TASK: Only those lines in the data below from the line containing "right front paw: (269, 387)" through the line containing "right front paw: (73, 247)", both included, should be restated word for word.

[Extracted data entries]

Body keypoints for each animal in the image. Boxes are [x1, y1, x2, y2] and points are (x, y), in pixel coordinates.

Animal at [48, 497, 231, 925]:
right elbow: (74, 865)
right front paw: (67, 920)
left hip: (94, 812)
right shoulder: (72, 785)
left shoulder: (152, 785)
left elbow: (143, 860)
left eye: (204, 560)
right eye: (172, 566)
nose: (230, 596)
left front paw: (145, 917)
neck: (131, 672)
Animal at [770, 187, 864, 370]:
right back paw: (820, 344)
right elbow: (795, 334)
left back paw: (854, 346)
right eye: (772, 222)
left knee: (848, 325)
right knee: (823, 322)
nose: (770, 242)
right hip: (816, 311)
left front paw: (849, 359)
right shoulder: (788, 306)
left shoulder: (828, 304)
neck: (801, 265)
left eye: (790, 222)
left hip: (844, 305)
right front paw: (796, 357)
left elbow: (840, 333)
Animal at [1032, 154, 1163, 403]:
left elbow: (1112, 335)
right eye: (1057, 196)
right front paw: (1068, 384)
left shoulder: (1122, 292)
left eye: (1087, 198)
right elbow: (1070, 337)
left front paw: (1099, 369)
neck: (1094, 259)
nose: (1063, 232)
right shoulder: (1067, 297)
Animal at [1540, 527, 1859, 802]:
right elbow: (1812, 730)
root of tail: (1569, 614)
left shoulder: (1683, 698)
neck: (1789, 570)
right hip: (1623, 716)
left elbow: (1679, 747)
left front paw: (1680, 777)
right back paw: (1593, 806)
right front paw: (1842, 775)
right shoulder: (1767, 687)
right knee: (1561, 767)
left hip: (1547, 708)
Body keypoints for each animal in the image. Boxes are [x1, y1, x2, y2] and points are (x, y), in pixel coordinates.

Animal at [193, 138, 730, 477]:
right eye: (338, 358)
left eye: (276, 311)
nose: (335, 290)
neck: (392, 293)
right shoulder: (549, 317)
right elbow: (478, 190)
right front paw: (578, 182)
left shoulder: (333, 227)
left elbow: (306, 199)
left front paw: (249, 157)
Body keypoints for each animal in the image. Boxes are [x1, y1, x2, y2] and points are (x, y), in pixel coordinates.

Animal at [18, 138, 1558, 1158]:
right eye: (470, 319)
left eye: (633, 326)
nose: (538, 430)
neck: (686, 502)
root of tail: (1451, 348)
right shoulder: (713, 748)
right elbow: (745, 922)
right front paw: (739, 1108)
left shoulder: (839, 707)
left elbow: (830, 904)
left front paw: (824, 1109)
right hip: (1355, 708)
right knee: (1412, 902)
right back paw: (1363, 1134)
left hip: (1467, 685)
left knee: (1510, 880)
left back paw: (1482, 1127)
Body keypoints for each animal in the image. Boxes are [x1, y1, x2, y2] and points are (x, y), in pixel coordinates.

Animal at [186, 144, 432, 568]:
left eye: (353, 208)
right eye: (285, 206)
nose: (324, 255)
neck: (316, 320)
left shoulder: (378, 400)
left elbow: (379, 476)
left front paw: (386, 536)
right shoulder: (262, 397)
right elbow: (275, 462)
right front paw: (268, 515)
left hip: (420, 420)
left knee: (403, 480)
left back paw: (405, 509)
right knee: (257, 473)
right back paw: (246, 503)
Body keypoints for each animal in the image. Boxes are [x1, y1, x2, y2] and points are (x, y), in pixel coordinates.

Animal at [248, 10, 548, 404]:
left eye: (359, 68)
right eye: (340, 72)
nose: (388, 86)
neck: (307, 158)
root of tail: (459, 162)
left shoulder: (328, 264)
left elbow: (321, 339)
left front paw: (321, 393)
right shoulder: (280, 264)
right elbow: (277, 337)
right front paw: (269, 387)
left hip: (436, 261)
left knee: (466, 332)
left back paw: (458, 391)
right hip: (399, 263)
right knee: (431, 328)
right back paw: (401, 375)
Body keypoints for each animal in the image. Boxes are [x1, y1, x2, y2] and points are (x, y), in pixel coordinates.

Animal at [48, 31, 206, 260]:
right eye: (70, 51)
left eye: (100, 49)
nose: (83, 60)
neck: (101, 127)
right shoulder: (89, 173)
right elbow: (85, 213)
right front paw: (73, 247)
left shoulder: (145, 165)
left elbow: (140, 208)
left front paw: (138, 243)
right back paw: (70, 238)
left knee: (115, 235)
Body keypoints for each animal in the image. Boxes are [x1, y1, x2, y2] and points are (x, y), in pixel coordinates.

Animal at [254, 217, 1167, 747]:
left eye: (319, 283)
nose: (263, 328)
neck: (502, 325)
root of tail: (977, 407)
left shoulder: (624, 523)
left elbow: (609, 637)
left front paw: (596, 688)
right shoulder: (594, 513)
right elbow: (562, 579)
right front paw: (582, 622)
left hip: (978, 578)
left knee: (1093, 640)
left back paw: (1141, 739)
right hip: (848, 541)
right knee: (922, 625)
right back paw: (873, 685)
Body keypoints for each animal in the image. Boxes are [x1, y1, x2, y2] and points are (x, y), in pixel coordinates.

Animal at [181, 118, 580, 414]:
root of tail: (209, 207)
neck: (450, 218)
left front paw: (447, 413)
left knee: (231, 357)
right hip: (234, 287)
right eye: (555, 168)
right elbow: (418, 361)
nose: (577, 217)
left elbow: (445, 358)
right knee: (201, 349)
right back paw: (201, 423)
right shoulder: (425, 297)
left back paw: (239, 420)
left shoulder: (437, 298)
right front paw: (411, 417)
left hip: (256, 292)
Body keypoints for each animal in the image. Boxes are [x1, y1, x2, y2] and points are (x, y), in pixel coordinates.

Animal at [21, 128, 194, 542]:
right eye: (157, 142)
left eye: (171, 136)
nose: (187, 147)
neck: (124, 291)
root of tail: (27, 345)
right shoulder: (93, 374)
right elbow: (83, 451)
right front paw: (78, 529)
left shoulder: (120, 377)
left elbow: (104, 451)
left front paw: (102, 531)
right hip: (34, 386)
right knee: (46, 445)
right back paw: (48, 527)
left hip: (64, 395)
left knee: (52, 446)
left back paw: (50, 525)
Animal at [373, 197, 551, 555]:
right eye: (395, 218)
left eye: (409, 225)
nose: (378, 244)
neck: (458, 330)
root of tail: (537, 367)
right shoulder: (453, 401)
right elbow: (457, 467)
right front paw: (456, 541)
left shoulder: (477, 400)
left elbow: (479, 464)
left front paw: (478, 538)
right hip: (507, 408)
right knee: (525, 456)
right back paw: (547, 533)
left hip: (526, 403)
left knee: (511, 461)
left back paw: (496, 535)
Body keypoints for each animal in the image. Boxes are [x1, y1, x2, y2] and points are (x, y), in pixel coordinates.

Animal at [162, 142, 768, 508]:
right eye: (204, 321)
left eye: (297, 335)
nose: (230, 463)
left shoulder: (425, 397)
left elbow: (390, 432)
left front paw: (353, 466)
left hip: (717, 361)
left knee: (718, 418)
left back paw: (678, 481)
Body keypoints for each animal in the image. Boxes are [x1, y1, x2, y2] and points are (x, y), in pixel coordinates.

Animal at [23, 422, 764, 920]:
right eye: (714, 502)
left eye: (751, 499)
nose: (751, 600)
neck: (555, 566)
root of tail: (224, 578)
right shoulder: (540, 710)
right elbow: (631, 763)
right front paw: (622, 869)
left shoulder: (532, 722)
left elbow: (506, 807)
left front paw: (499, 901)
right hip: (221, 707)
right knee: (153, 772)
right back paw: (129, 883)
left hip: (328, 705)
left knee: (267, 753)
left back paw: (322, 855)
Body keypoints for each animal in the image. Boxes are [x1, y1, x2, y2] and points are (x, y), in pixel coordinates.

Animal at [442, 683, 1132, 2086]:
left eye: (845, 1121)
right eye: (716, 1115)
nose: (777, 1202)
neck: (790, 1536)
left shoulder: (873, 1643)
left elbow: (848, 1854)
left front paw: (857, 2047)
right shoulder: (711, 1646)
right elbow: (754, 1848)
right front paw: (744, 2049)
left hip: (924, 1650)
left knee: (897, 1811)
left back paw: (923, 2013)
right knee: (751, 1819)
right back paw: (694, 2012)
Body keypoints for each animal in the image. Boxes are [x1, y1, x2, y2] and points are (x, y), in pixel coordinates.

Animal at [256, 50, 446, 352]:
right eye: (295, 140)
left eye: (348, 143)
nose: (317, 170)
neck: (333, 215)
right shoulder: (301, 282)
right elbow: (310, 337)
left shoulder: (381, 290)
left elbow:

SOLUTION TO THIS TASK:
right front paw: (269, 387)
left hip: (436, 261)
left knee: (466, 332)
left back paw: (458, 391)
right hip: (399, 263)
right knee: (431, 328)
right back paw: (401, 375)
Body keypoints for each animal in the image. Boxes are [x1, y1, x2, y2] and points are (x, y), in pixel coordinates.

Animal at [48, 31, 206, 260]:
right eye: (70, 51)
left eye: (100, 49)
nose: (83, 60)
neck: (101, 127)
right shoulder: (89, 173)
right elbow: (85, 213)
right front paw: (73, 247)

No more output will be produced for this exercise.